Immune-mediated haemolytic anaemia (IMHA) is a condition where the animal’s immune system attacks its’ own red blood cells. Antibodies are produced, which coat the red blood cells, marking them for destruction. The spleen will enlarge as it processes more damaged red blood cells than normal. The liver recycles iron from the large numbers of destroyed red blood cells and is overwhelmed, leading to spillage of bilirubin (a yellow pigment) everywhere. This can lead to jaundice (where the skin and eyes become a yellow or orange colour). If there are not enough red cells, then there is also not enough oxygen circulating to the tissues and this can become a life-threatening crisis. This is a serious disease with high mortality rates. Mortality can range from 20% up to 80%!
Why does this happen?
Unfortunately, 60 – 70% of IMHA cases do not have apparent causes. Antibiotics and certain drugs (e.g. penicillins, methimazole etc) as well as cancers have been implicated in stimulating this immune response. Other possibilities suggested included red blood cell parasites, vaccination and insect bites. Certain dog breeds such as cocker spaniels, poodles, Old English Sheepdogs and Irish setters are more predisposed to developing IMHA. In cats, IMHA can specifically originate from infection with Feline Leukemia Virus or a red blood cell parasite called Mycoplasma Haemofelis.
Clinical signs
Weakness, lethargy, and a loss of interest in food are most common.

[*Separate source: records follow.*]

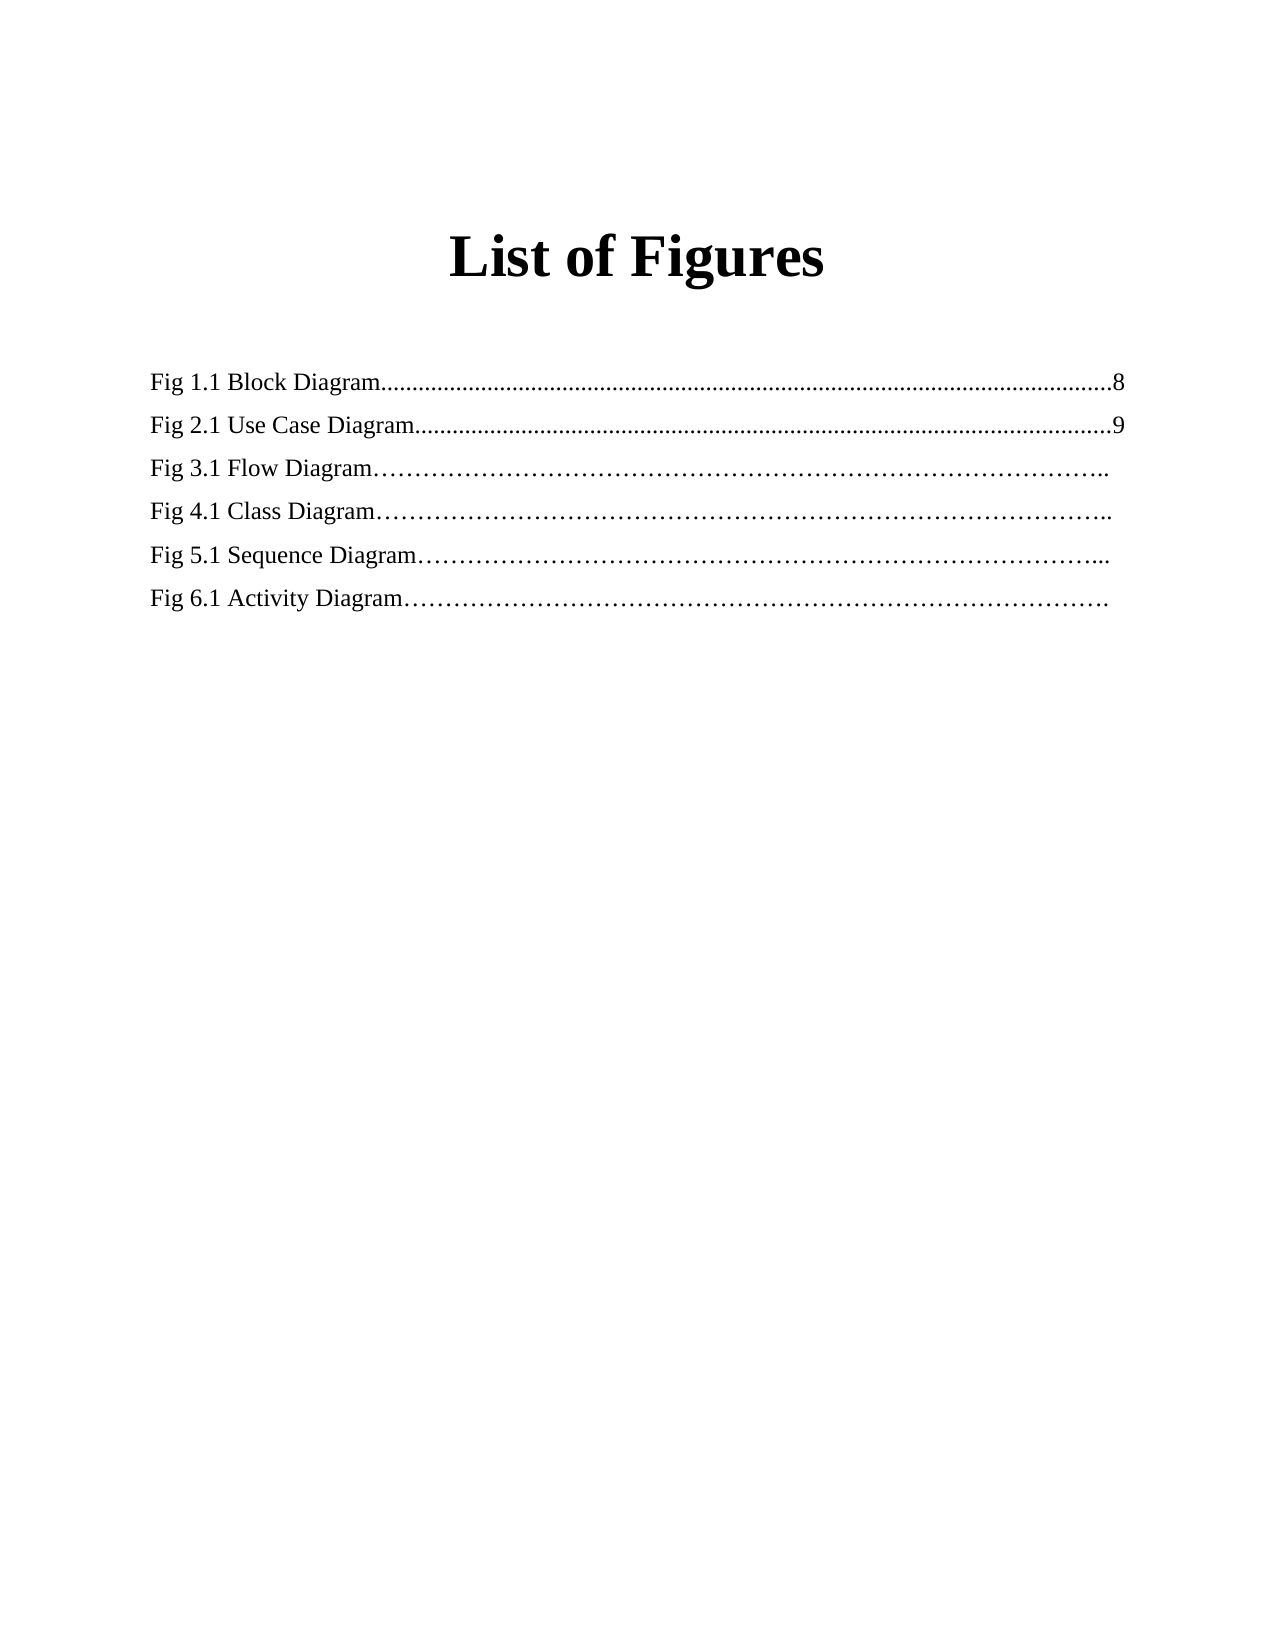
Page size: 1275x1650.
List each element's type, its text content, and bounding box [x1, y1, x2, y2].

text Fig 4.1 Class Diagram…………………………………………………………………………….. [150, 496, 1125, 525]
text Fig 6.1 Activity Diagram…………………………………………………………………………. [150, 583, 1125, 612]
text List of Figures [150, 219, 1125, 289]
text Fig 5.1 Sequence Diagram………………………………………………………………………... [150, 540, 1125, 568]
text Fig 2.1 Use Case Diagram 9 [150, 410, 1125, 439]
text Fig 3.1 Flow Diagram…………………………………………………………………………….. [150, 453, 1125, 482]
text Fig 1.1 Block Diagram 8 [150, 367, 1125, 396]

Urine can be dark orange or even brown. Gums are pale or white, or sometimes yellow. The sclera of the eyes can also sometimes be yellow. Fever is also a possibility.
Diagnostic Tests
If your vet suspects IMHA (often because your pet might have very pale gums), then a test called a Packed Cell Volume (PCV) can be quickly run in clinic. This immediately lets the vet know if the pet has a low number of red blood cells. Your vet might also perform an autoagglutination test. In severe cases of IMHA, the red blood cells can clump together (because their antibody coatings stick together) on a microscope slide. This can be visible to the naked eye.

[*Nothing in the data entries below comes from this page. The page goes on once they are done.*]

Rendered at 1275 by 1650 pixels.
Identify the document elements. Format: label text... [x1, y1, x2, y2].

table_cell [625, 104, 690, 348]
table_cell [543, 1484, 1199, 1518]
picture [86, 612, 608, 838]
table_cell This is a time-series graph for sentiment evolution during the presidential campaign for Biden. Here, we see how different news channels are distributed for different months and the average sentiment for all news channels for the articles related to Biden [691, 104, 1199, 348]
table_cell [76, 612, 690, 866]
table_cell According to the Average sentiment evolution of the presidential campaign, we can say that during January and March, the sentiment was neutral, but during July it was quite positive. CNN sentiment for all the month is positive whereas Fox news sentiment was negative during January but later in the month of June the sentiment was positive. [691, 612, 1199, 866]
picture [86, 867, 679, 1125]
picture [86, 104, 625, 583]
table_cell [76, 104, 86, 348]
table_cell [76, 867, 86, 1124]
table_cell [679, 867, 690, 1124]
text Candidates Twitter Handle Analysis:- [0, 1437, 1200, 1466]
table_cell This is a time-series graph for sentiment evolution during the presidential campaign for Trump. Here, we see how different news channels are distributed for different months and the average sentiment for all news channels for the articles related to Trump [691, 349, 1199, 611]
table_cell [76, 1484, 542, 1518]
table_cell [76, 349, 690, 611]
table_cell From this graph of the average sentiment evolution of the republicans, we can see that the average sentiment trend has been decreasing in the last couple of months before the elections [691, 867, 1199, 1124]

Often, a full laboratory blood test will also be required to confirm a diagnosis of IMHA; this will review red blood cell count, size, shape, maturity as well as white blood cell types and ratios. Anaemia can be classified as responsive or non-responsive. Responsive means that the bone marrow is actively producing new immature red blood cells, called reticulocytes, in response to the loss of red blood cells. The laboratory blood test will let us know if these reticulocytes are present. This is important information to know as it helps the vet classify the specific type of anaemia your pet might have, and therefore narrows down the list of possible causes. Often, responsive anaemias are due to destruction (as in IMHA) or bleeding, possibly internal. White blood cells are commonly stimulated greatly in this disease, and therefore will be very high in number on the blood test as well.

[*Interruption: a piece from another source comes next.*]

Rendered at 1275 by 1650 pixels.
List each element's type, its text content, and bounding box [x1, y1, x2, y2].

The Coomb’s Test is considered to be the current ‘standard’ method of diagnosis and is another laboratory test where the antibodies coating the red blood cell surfaces can be specifically identified. It is often used in conjunction with the above mentioned general blood test.
Treatment
1. Immune suppression
Corticosteroid hormones in high doses are the cornerstone of immune suppression. Prednisone and dexamethasone are the most popular medications selected. These hormones are directly toxic to lymphocytes, the cells that produce antibodies. If the patient’s red blood cells are not coated with antibodies, they will not have been targeted for removal so stopping antibody production is an important part of therapy. These hormones also suppress the activity of the reticuloendothelial cells that are responsible for removing antibody-coated red cells. Your pet is likely to be on high doses of corticosteroids for weeks or months before the dose is tapered down, and there will be regular monitoring blood tests (usually via repeat Packed Cell Volume measurements). Many patients will also always need to be a low dose life-long to prevent recurrence.
Unfortunately, there can be some side effects of corticosteroids when they are used long-term. These include increased thirst, increased appetite, panting, predisposition for urinary tract infection, thin skin and re-distribution of body fat.
If no or limited response is seen with corticosteroids, supplementation with stronger immune suppressive medication is required. In IMHA, we use azathioprine, cyclophosphamide and cyclosporine. Sometimes, depending on the individual, a combination of corticosteroids and these other drugs will be recommended. This should be discussed further with your vet.
2. Blood transfusion
If the red blood cells have dropped to a dangerously low level and your pet is critically ill, then a blood transfusion may be required. It is not uncommon for a severely affected patient to require many transfusions. General supportive care in hospital for days or even a week is also needed to maintain your pet’s fluid balance and nutritional needs.